Sant’Angelo was careful not to move a muscle, or call any undue attention to himself, as he continued about his work.
“But in my estimation, the entire chateau is a source of power,” the professor added. “I felt it the moment we passed the gatehouse. We must look under every stone.”
The blood drained from the Fuhrer’s face, and he wavered on his feet. His hand shook more violently, and Himmler suddenly took note.
“Mein Fuhrer,” he said, “are you all right?” He motioned for the desk chair-an ornately carved throne-and one of the soldiers carted it around the table as if it were made of toothpicks and slapped it down behind him. Himmler guided their shaken leader onto its velvet seat.
“Go get the doctor!” Mainz cried, and the soldier standing by the door bolted down the stairs.
Beads of sweat dotted Hitler’s brow.
The marquis concentrated even more. Like a mole, he was tunneling into the deepest recesses of the monster’s brain, and there, once he was at the very core, he would brew a storm so great that the Fuhrer’s eyes would go blind, his ears go deaf, and his blood would boil beneath his skin. To the Nazis in the room it would look like a stroke-a fatal stroke-the kind that might suddenly afflict anyone… even the master of the almighty Third Reich. And no one would be the wiser.
But then the jolt came. The counterattack.
Sant’Angelo had never felt such a powerful blast. It dwarfed Cagliostro’s powers.
The Fuhrer, whose chin was nearly resting on his chest now, whose whole left arm was quivering, showed no emotion, but the shock wave came again, rocking the marquis so hard he nearly lost his balance.
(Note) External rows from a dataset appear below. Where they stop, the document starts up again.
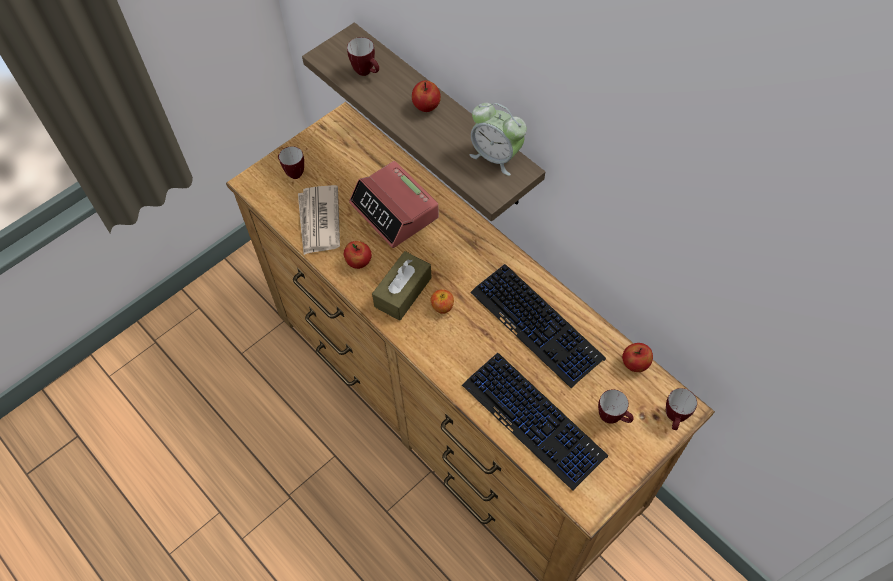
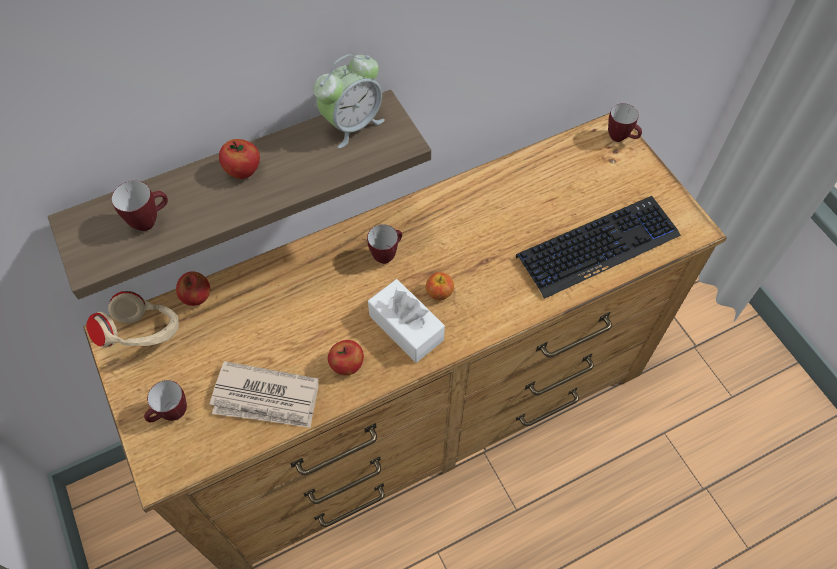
camera: 75 degrees left, 0 degrees up
(347, 136) = (145, 336): none -> beige headphones
(395, 211) = (288, 309): alarm clock -> none
(403, 292) = (406, 327): brown tissue box -> white tissue box
(537, 325) = (490, 213): keyboard -> none
(613, 417) = (609, 183): mug -> mug (386, 254)
(634, 364) = (557, 149): apple -> apple (197, 297)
He was amazed that no one else had felt it.
Recovering himself, he leaned forward, his hands on the desk to brace himself, but now he saw Mainz, kneeling by the chair, glance up at him suspiciously.
“What are you doing?”
Sant’Angelo couldn’t reply-he needed to focus all his attention. Hitler slumped in his chair, as Himmler stood helpless by his side.